A specific tactic: if your dates are flexible by 2-3 days, search '+/-3 day flexible' on Google Flights or Skyscanner first to identify which exact dates are cheapest. On DEL-SIN, the cheapest day in a given week is often ₹4,000-7,000 below the most expensive day, far more spread than on shorter routes.
One under-rated 2026 tactic for this route: KrisFlyer miles. If you have an Axis Magnus, Axis Reserve, or HDFC Infinia card, you can transfer points to KrisFlyer at near 1:1, and KrisFlyer redemptions on SQ DEL-SIN economy are around 22,500-28,000 miles plus low taxes (~₹6,000-9,000). For shoulder-season cash fares of ₹38,000, a miles redemption is roughly ₹0.80-1.10 per mile — genuinely strong value if you have miles parked.

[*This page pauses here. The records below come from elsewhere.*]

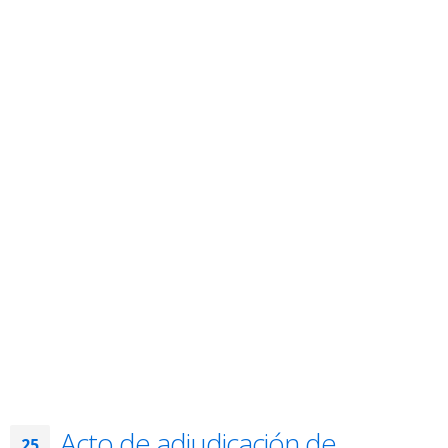
Acto de adjudicación de
25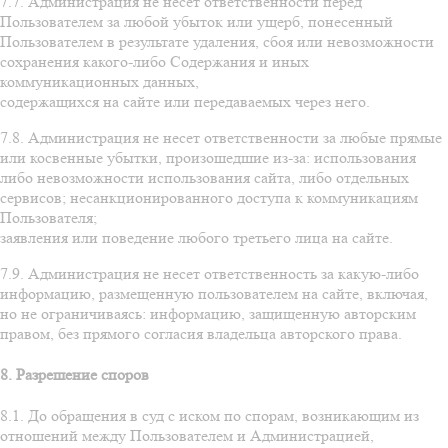
7.7. Администрация не несет ответственности перед
Пользователем за любой убыток или ущерб, понесенный
Пользователем в результате удаления, сбоя или невозможности
сохранения какого-либо Содержания и иных
коммуникационных данных,
содержащихся на сайте или передаваемых через него.
7.8. Администрация не несет ответственности за любые прямые
или косвенные убытки, произошедшие из-за: использования
либо невозможности использования сайта, либо отдельных
сервисов; несанкционированного доступа к коммуникациям
Пользователя;
заявления или поведение любого третьего лица на сайте.
7.9. Администрация не несет ответственность за какую-либо
информацию, размещенную пользователем на сайте, включая,
но не ограничиваясь: информацию, защищенную авторским
правом, без прямого согласия владельца авторского права.
8. Разрешение споров
8.1. До обращения в суд с иском по спорам, возникающим из
отношений между Пользователем и Администрацией,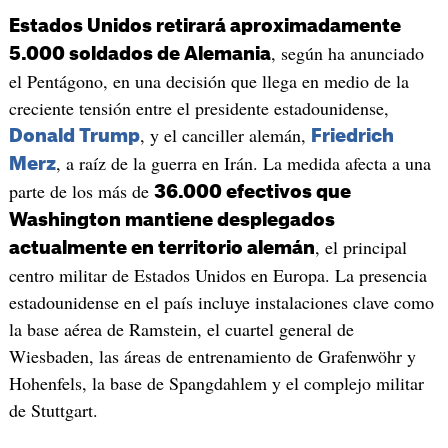
Estados Unidos retirará aproximadamente
, según ha anunciado
5.000 soldados de Alemania
el Pentágono, en una decisión que llega en medio de la
creciente tensión entre el presidente estadounidense,
, y el canciller alemán,
Donald Trump
Friedrich
, a raíz de la guerra en Irán. La medida afecta a una
Merz
parte de los más de
36.000 efectivos que
Washington mantiene desplegados
, el principal
actualmente en territorio alemán
centro militar de Estados Unidos en Europa. La presencia
estadounidense en el país incluye instalaciones clave como
la base aérea de Ramstein, el cuartel general de
Wiesbaden, las áreas de entrenamiento de Grafenwöhr y
Hohenfels, la base de Spangdahlem y el complejo militar
de Stuttgart.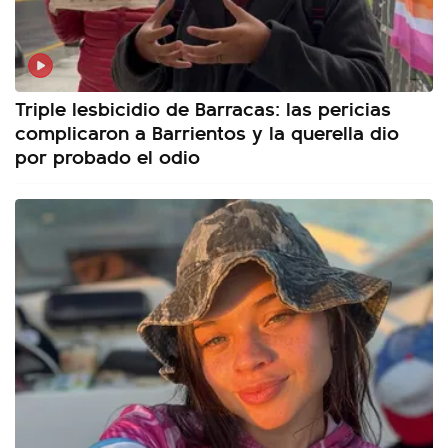
Triple lesbicidio de Barracas: las pericias
complicaron a Barrientos y la querella dio
por probado el odio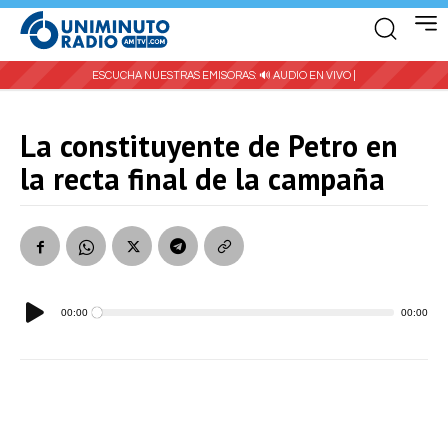
ESCUCHA NUESTRAS EMISORAS:
🔊 AUDIO EN VIVO |
La constituyente de Petro en
la recta final de la campaña
Reproductor
00:00
00:00
de
audio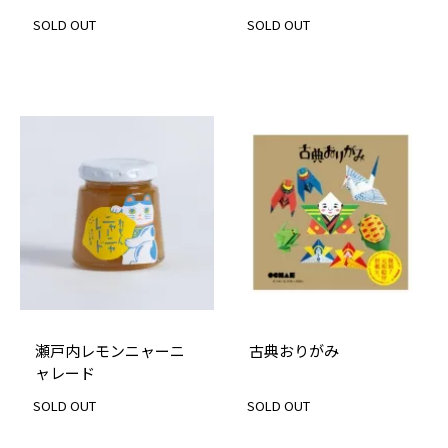
SOLD OUT
SOLD OUT
瀬戸内レモンニャーニ
古典おりがみ
ャレード
SOLD OUT
SOLD OUT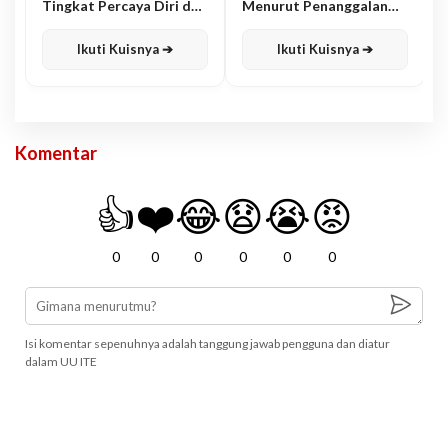
Tingkat Percaya Diri dan
Menurut Penanggalan
Karisma
Jawa
Ikuti Kuisnya ➔
Ikuti Kuisnya ➔
Komentar
👍
❤️
😂
😧
😭
😡
0
0
0
0
0
0
Isi komentar sepenuhnya adalah tanggung jawab pengguna dan diatur
dalam UU ITE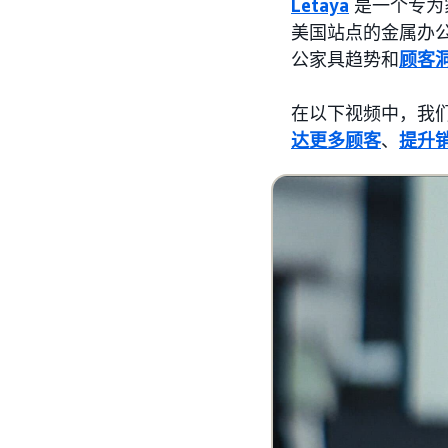
Letaya
是一个专为
美国站点的金属办
公家具趋势和
顾客
在以下视频中，我们
达更多顾客
、
提升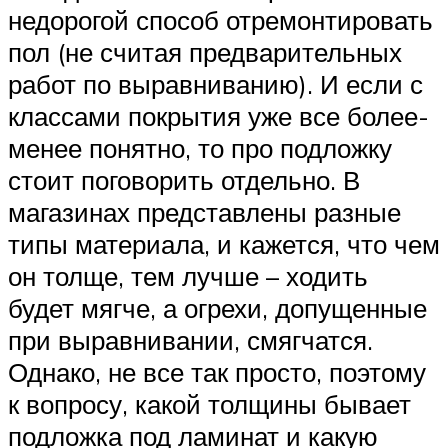
недорогой способ отремонтировать
пол (не считая предварительных
работ по выравниванию). И если с
классами покрытия уже все более-
менее понятно, то про подложку
стоит поговорить отдельно. В
магазинах представлены разные
типы материала, и кажется, что чем
он толще, тем лучше – ходить
будет мягче, а огрехи, допущенные
при выравнивании, смягчатся.
Однако, не все так просто, поэтому
к вопросу, какой толщины бывает
подложка под ламинат и какую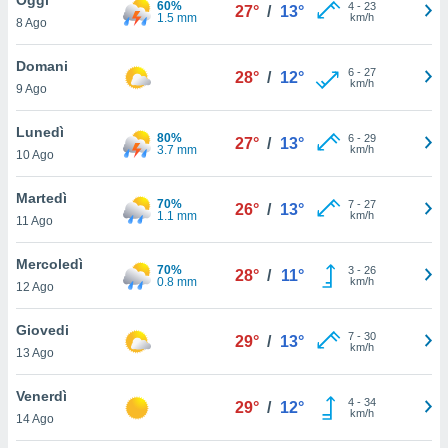
60%
a", è
4
-
23
27°
/
13°
1.5 mm
km/h
8 Ago
al sito
ettando
Domani
6
-
27
28°
/
12°
zione di
km/h
9 Ago
okie,
dei nostri
Lunedì
80%
6
-
29
che ci
27°
/
13°
3.7 mm
km/h
10 Ago
no di
 e
e il
Martedì
70%
7
-
27
26°
/
13°
amento
1.1 mm
km/h
11 Ago
 Web,
i
Mercoledì
70%
3
-
26
re un
28°
/
11°
0.8 mm
km/h
12 Ago
pecifico
arti la
Giovedi
à o
7
-
30
29°
/
13°
km/h
i
13 Ago
zzati
 di esso.
Venerdì
4
-
34
sultare
29°
/
12°
km/h
14 Ago
oni nella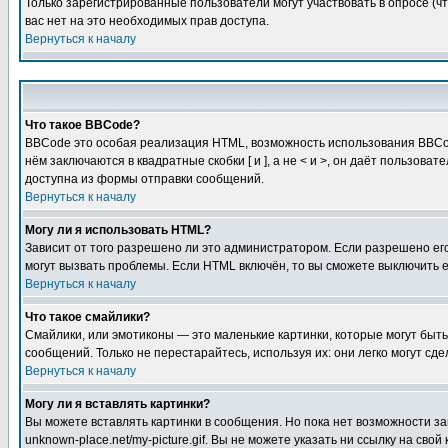
Только зарегистрированные пользователи могут участвовать в опросе (чт
вас нет на это необходимых прав доступа.
Вернуться к началу
Что такое BBCode?
BBCode это особая реализация HTML, возможность использования BBCod
нём заключаются в квадратные скобки [ и ], а не < и >, он даёт польз
доступна из формы отправки сообщений.
Вернуться к началу
Могу ли я использовать HTML?
Зависит от того разрешено ли это администратором. Если разрешено его 
могут вызвать проблемы. Если HTML включён, то вы сможете выключить 
Вернуться к началу
Что такое смайлики?
Смайлики, или эмотиконы — это маленькие картинки, которые могут быть 
сообщений. Только не перестарайтесь, используя их: они легко могут с
Вернуться к началу
Могу ли я вставлять картинки?
Вы можете вставлять картинки в сообщения. Но пока нет возможности заг
unknown-place.net/my-picture.gif. Вы не можете указать ни ссылку на с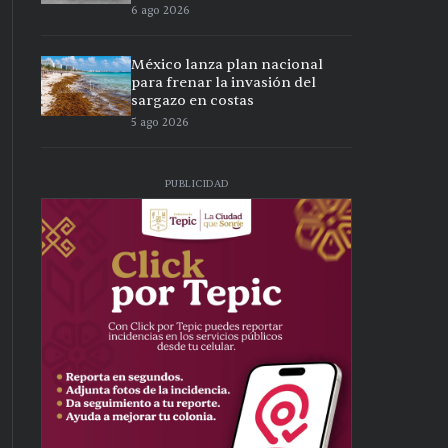
6 ago 2026
México lanza plan nacional
para frenar la invasión del
sargazo en costas
5 ago 2026
PUBLICIDAD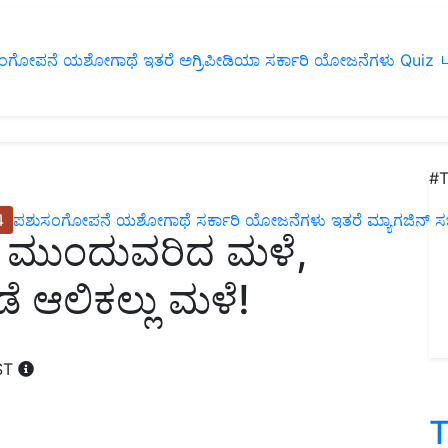
ಂಗೋಪನೆ
ಯಶೋಗಾಥೆ
ಇತರೆ
ಅಗ್ರಿಪೀಡಿಯಾ
ಸರ್ಕಾರಿ ಯೋಜನೆಗಳು
Quiz
ப
#T
4
ಪಶುಸಂಗೋಪನೆ
ಯಶೋಗಾಥೆ
ಸರ್ಕಾರಿ ಯೋಜನೆಗಳು
ಇತರೆ
ಮ್ಯಾಗಜಿನ್‌ ಸಬ್‌
ಡೆ ಮುಂದುವರಿದ ಮಳೆ,
ಡೆ ಆಲಿಕಲ್ಲು ಮಳೆ!
IST
T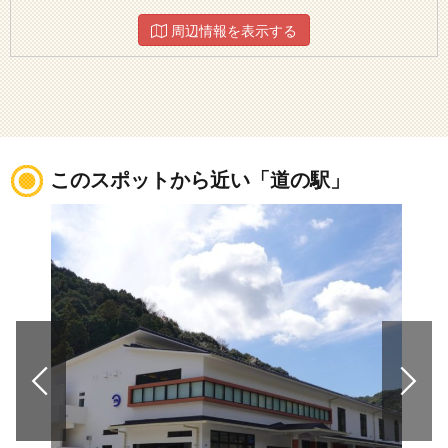
周辺情報を表示する
このスポットから近い「道の駅」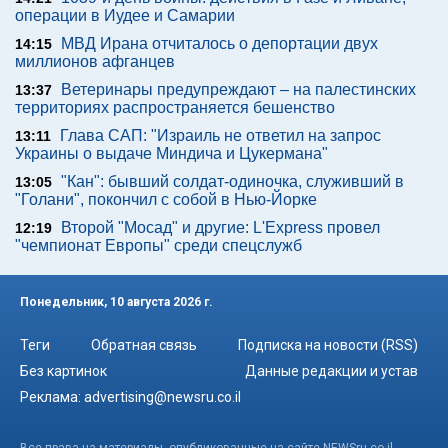
операции в Иудее и Самарии
МВД Ирана отчиталось о депортации двух
14:15
миллионов афганцев
Ветеринары предупреждают – на палестинских
13:37
территориях распространяется бешенство
Глава САП: "Израиль не ответил на запрос
13:11
Украины о выдаче Миндича и Цукермана"
"Кан": бывший солдат-одиночка, служивший в
13:05
"Голани", покончил с собой в Нью-Йорке
Второй "Мосад" и другие: L'Express провел
12:19
"чемпионат Европы" среди спецслужб
Понедельник, 10 августа 2026 г.
Теги
Обратная связь
Подписка на новости (RSS)
Без картинок
Данные редакции и устав
Реклама:
advertising@newsru.co.il
Все права на материалы, опубликованные на сайте NEWSru.co.il ,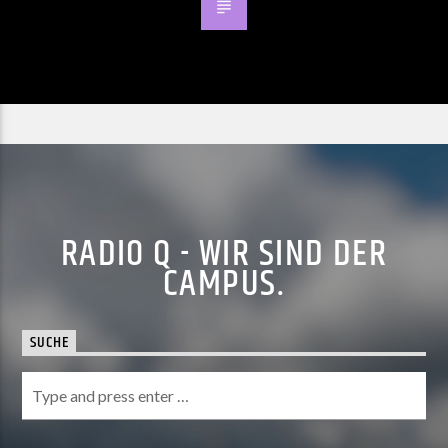
RADIO Q - WIR SIND DER
CAMPUS.
SUCHE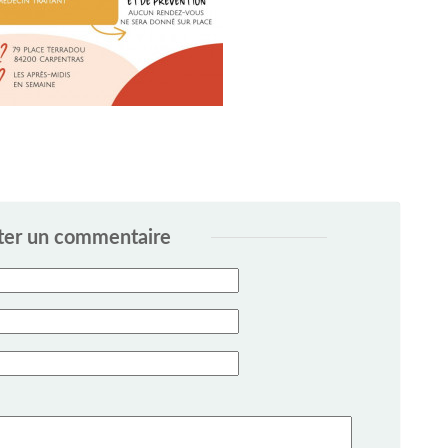
ter un commentaire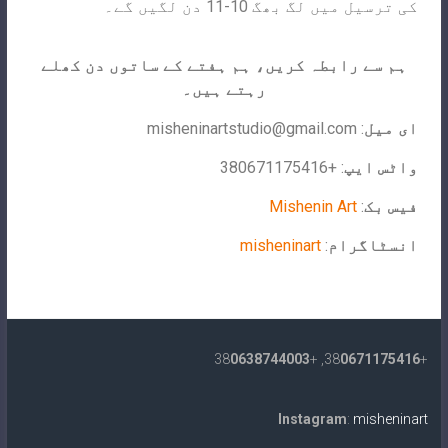
کی ترسیل میں لگ بھگ 10-11 دن لگیں گے۔
ہم سے رابطہ کریں، ہم ہفتے کے ساتوں دن کھلے
رہتے ہیں۔
ای میل
:
misheninartstudio@gmail.com
واٹس ایپ
: +380671175416
فیس بک
:
Mishenin Art
انسٹاگرام
:
misheninart
0638744003
, +38
0671175416
+38
Instagram
:
misheninart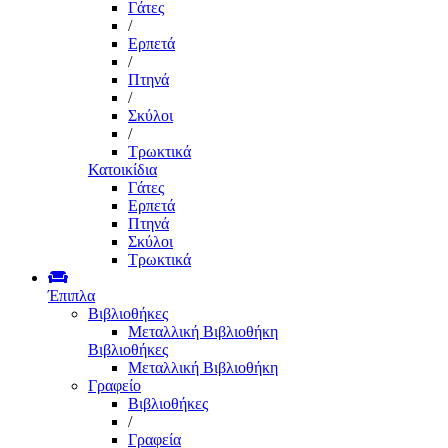
Γάτες
/
Ερπετά
/
Πτηνά
/
Σκύλοι
/
Τρωκτικά
Κατοικίδια
Γάτες
Ερπετά
Πτηνά
Σκύλοι
Τρωκτικά
Έπιπλα
Βιβλιοθήκες
Μεταλλική Βιβλιοθήκη
Βιβλιοθήκες
Μεταλλική Βιβλιοθήκη
Γραφείο
Βιβλιοθήκες
/
Γραφεία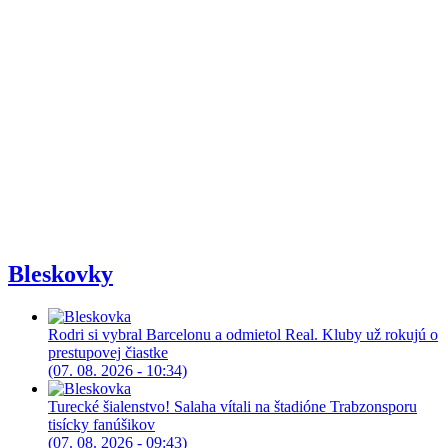
Bleskovky
Rodri si vybral Barcelonu a odmietol Real. Kluby už rokujú o
prestupovej čiastke
(07. 08. 2026 - 10:34)
Turecké šialenstvo! Salaha vítali na štadióne Trabzonsporu
tisícky fanúšikov
(07. 08. 2026 - 09:43)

Finally, on UPI: most Indian OTAs and singaporeair.com now accept UPI for international booking. Skip the credit-card convenience fee (₹150-400 typical) when your card has weak earn on international transactions; use the credit card when the miles or cashback earn beats the fee. For DEL-SIN specifically, the higher-fare base means the credit-card earn often wins for premium-card holders.
Frequently asked questions
What is the cheapest month to fly Delhi to Singapore in 2026?
February to early April is the genuine value window — return fares ₹26,000-32,000 on Scoot and IndiGo. Mid-August to mid-September is a close second, but avoid the Singapore F1 weekend (typically third weekend of September) when fares spike.
Is Scoot actually cheaper than Singapore Airlines on DEL-SIN?
On headline fare yes, in total cost often no. A Scoot fare at ₹26,000 with baggage, seat, and meal add-ons for two people becomes ₹32,000-34,000 — close to SIA Economy Standard at ₹40,000 with everything included plus IFE and a better seat. For couples and families, SIA's effective price is competitive.
Do Indian citizens need a visa for Singapore?
Yes. Singapore requires an e-visa in advance for Indian passport holders — there is no visa-on-arrival. Apply via VFS or another ICA-authorised agent; processing takes 3-10 working days. Fees are SGD 30 (₹1,850) plus agent fees. Approval rates are high for genuine leisure travel.
Is a 1-stop flight to Singapore worth it to save money?
Yes when the savings are ₹4,000+ AND you are not in a rush. Malaysia Airlines via KUL at ₹30,000 with 35kg baggage often beats Scoot at ₹26,000 plus add-ons. SriLankan via CMB is the cheapest 1-stop but the transit is less polished.
What is the difference between SIA Lite and SIA Standard fares?
SIA Lite gives 25kg baggage, no advance seat selection, no change flexibility. SIA Standard gives 30kg, free seat selection, and changes for a fee. The gap is ₹4,000-6,000 — Standard is almost always the right choice for couples or families. Do not assume the cheapest SIA fare on MMT includes the historical SIA perks.
How far in advance should I book Delhi to Singapore flights?
55-95 days out is the sweet spot, slightly longer than other Southeast Asia routes. Business-travel demand keeps fares from collapsing in the final 2 weeks. For Christmas, Chinese New Year, and the F1 weekend, book 100+ days out.